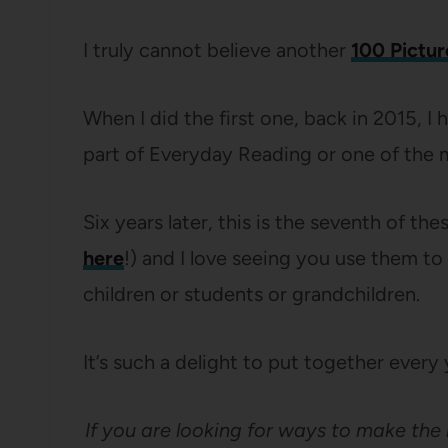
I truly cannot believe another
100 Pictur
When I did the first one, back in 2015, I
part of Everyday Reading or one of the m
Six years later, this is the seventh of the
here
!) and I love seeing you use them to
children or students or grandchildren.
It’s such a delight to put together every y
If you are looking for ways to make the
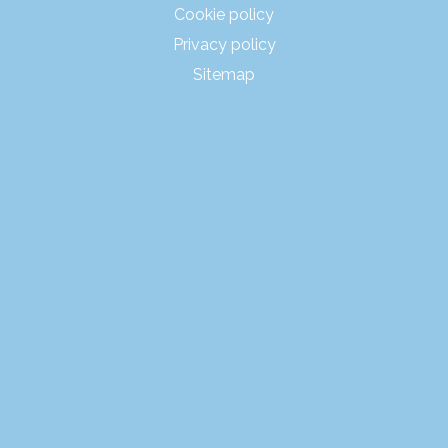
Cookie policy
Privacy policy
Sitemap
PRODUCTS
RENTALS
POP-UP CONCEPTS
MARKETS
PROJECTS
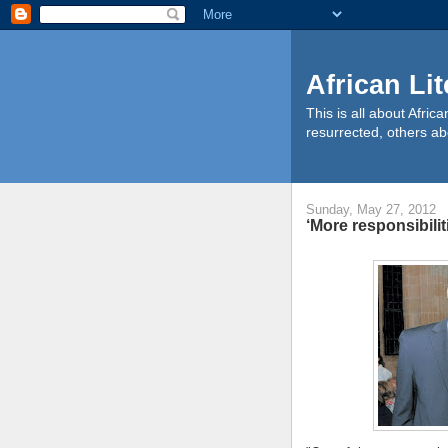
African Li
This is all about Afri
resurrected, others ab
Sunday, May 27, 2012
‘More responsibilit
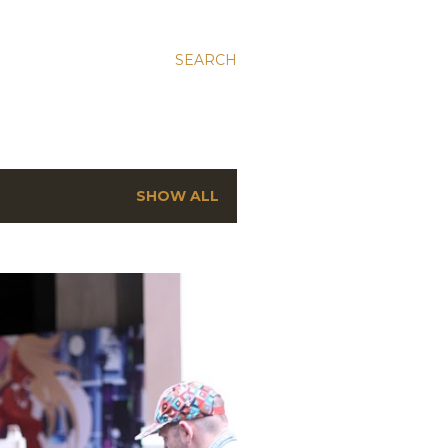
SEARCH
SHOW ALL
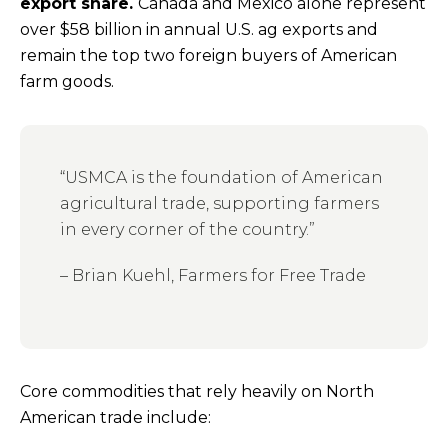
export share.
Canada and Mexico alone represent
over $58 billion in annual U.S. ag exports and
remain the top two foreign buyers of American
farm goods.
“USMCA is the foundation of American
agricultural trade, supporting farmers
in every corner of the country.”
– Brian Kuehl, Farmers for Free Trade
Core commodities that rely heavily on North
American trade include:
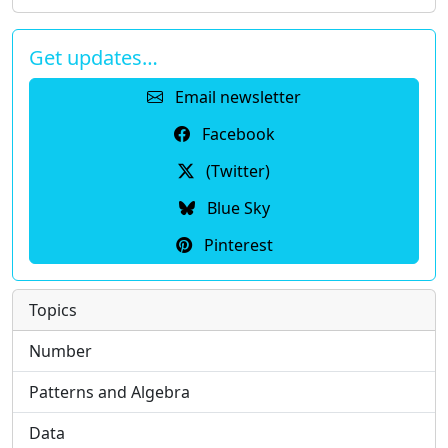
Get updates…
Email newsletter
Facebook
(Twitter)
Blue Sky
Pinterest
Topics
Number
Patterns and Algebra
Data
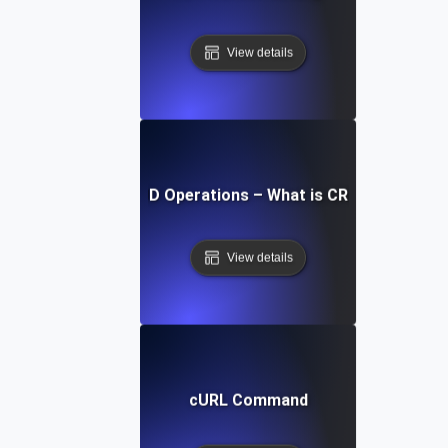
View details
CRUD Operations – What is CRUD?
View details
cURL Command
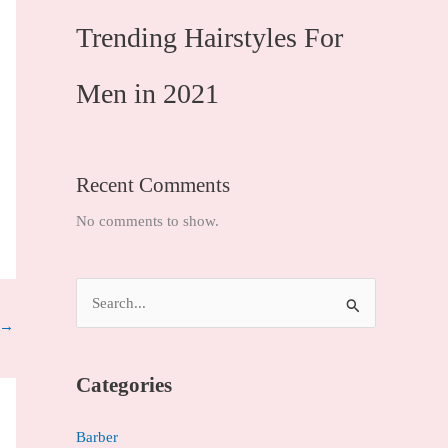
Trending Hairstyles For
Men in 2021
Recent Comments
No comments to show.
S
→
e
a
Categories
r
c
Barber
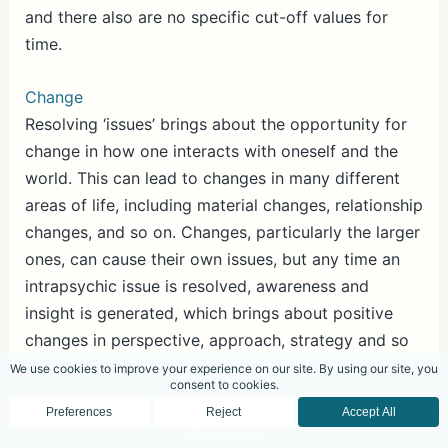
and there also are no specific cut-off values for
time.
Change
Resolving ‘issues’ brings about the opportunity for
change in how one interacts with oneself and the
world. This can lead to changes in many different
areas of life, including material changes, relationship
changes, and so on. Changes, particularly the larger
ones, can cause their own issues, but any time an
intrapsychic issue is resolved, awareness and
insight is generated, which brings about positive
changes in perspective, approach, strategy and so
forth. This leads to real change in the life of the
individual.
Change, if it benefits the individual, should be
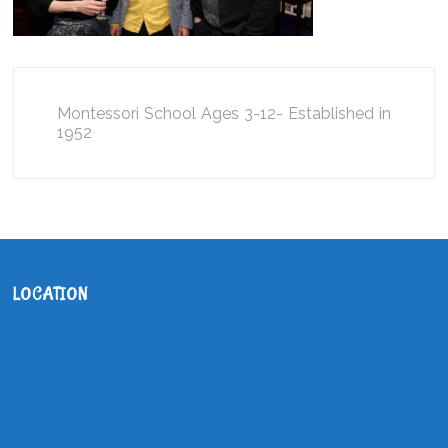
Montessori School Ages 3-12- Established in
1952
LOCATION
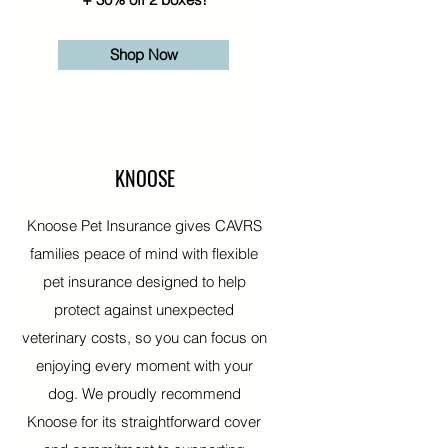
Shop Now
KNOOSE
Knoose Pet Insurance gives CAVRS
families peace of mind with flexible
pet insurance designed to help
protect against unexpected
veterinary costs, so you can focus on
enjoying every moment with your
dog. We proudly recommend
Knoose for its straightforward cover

===

**TASK INSTRUCTIONS**.
State how many lines of the items contain the word "issues". Give only the number.

**EXERCISE RESULT**.
2